While there were small differences in results between local community members and those of the professional scientists, it was shown that the community members possessed the skills and knowledge to complete the task as well as scientists. Photo by Michael K. Poulsen.
Bien que l’on observe de légères divergences entre les conclusions des bénévoles et des scientifiques, l’étude prouve que les locaux ont les capacités et les connaissances requises pour effectuer le travail des scientifiques. Crédit photo Michael K. Poulsen.

Grâce aux résultats encourageants de la collecte de données par les communautés en Tanzanie et aux Philippines, Danielsen affirme que « nos résultats contribuent au changement de la perspective de la gestion de la conservation en mettant davantage l’accent sur le rôle actif des communautés bénévoles. Dans la plupart des villages Tanzaniens impliqués, où les résultats étaient analysés sur une base mensuelle ou bimensuelle, 86 % des personnes interviewées (soit 160 ménages) disent être avantagés par le rôle actif de la communauté. La surveillance locale contribue à la protection de l’empiétement des ressources naturelles des forêts.

L’implication communautaire pour la surveillance des forêts tropicales en vaut la chandelle

Sur la base de leurs résultats, les chercheurs insistent pour que la surveillance des forêts par les communautés locales soit implémentée à grande échelle.

L’étude prend bien en compte que pour ce faire il faudra fournir un effort concerté pour l’organisation des formations, des fournitures et de la mise en place de politiques de collaboration entre les employés et les bénévoles pour garantir la bonne répartition des financements.

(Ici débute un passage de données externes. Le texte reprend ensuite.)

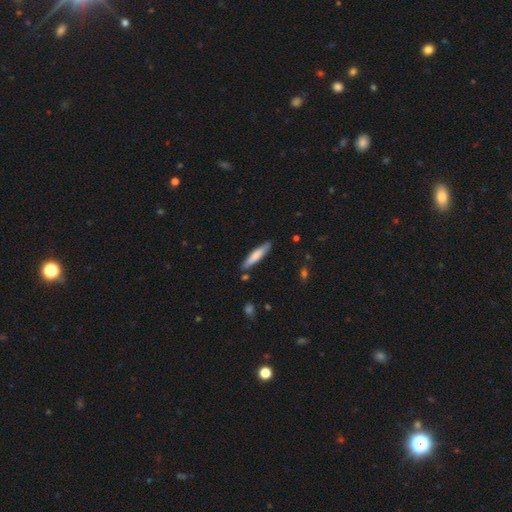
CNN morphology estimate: type=smooth (73%); roundness=cigar-shaped (88%); merging=none (85%).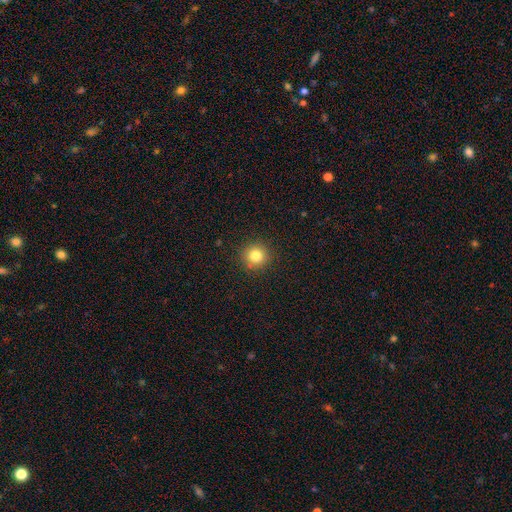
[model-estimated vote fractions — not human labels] Q: Smooth or featured?
A: smooth (81%); runner-up: star or artifact (12%)
Q: How rounded?
A: round (93%); runner-up: in between (6%)
Q: Merging?
A: none (91%); runner-up: minor disturbance (6%)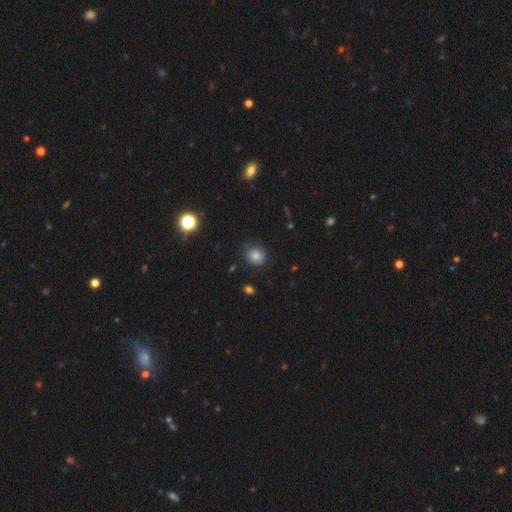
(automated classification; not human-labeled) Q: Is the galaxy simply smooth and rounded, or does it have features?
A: smooth — 80%.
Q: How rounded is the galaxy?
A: round — 77%.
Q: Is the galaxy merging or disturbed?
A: none — 76%.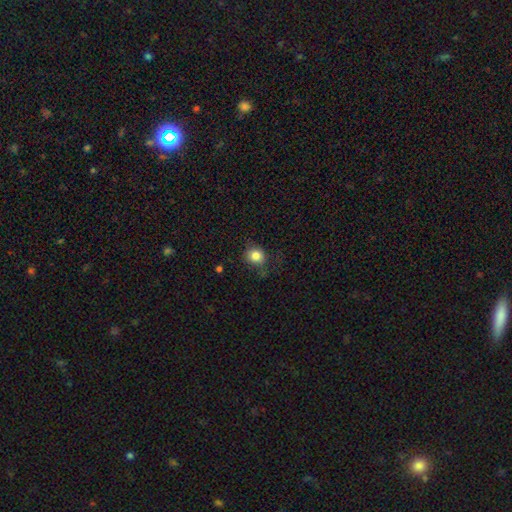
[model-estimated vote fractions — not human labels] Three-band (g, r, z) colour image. It shows a smooth galaxy with no disk features (82%) that is round (81%). Merging: none (72%).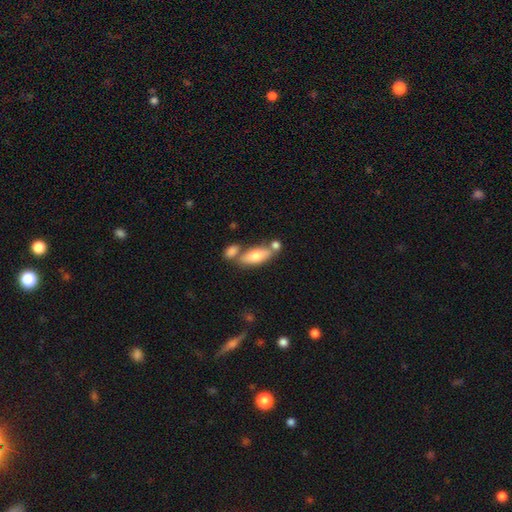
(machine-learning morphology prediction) smooth_or_featured: smooth (p=0.70) [alt: featured or disk p=0.24]
how_rounded: in between (p=0.72) [alt: cigar-shaped p=0.25]
merging: none (p=0.54) [alt: merger p=0.28]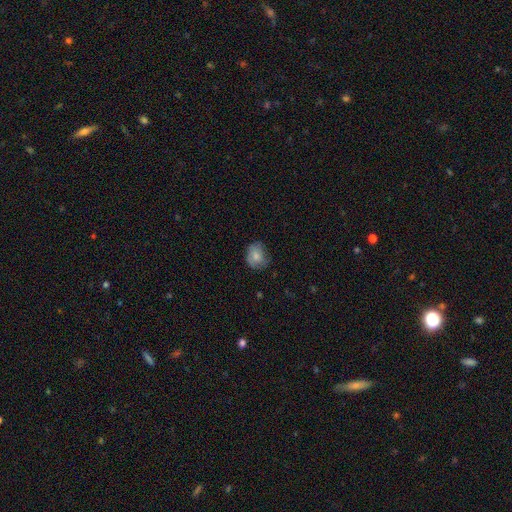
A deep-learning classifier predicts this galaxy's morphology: The model was most divided on "how rounded": round: 53%, in between: 46%, cigar-shaped: 1%. More confident: smooth or featured — smooth (72%); merging — none (64%).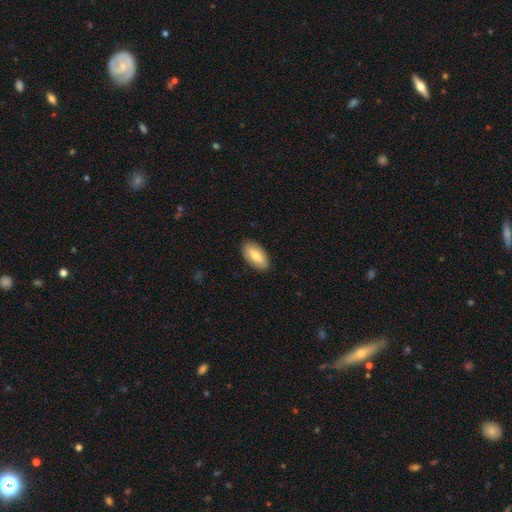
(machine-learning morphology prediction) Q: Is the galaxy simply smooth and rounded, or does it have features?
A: smooth — 77%.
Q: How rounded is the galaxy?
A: in between — 93%.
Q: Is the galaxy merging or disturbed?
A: none — 89%.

Danielsen explique qu’une infrastructure institutionnelle doit être mise en place pour faciliter la gestion de la surveillance des forêts. « La surveillance par les communautés nous revient beaucoup moins cher que par des experts, même si les coûts de départs sont élevés ».

Le programme de surveillance des forêts par les bénévoles, implémenté de manière intelligente, a la capacité d’influencer positivement la gestion de la conservation à grande échelle : « Impliquer les membres d’une communauté contribue à faire le lien entre le suivi des ressources et le processus de décision au niveau opérationnel. L’opération pourrait potentiellement devenir actrice majeure des stratégies mondiales de conservation ».

The scientists and community forest monitors were assigned 68 targets to be monitored on foot patrols, one of which was observation of birds. Photo by Martin Lindop.
Les patrouilles à pied de scientifiques et de bénévoles ont été assignées à 68 sites cibles, l’un des sites est dédié à l’observation des oiseaux. Crédit photo : Martin Lindop.

 

Citation:

Danielsen, F., Jensen, P., Burgess, N., Altamirano, R., Alviola, P., Andrianandrasana, H., Brashares, J., Burton A., Coronado, I., Corpuz, N., Enghoff, M., Fjelsda, J., Funder, M., Holt, S., Hubertz, H., Jensen, A., Lewis, R., Massao, J., Mendoza, M., Ngaga, Y., Pipper, C., Poulsen, M., Rueda, R., Sam, M., Skielboe, T., Sorensen, M., Young, R. (2014) A Mulitcountry Assessment of Tropical Resource Monitoring by Local Communities. BioScience, 64(3), 236-251.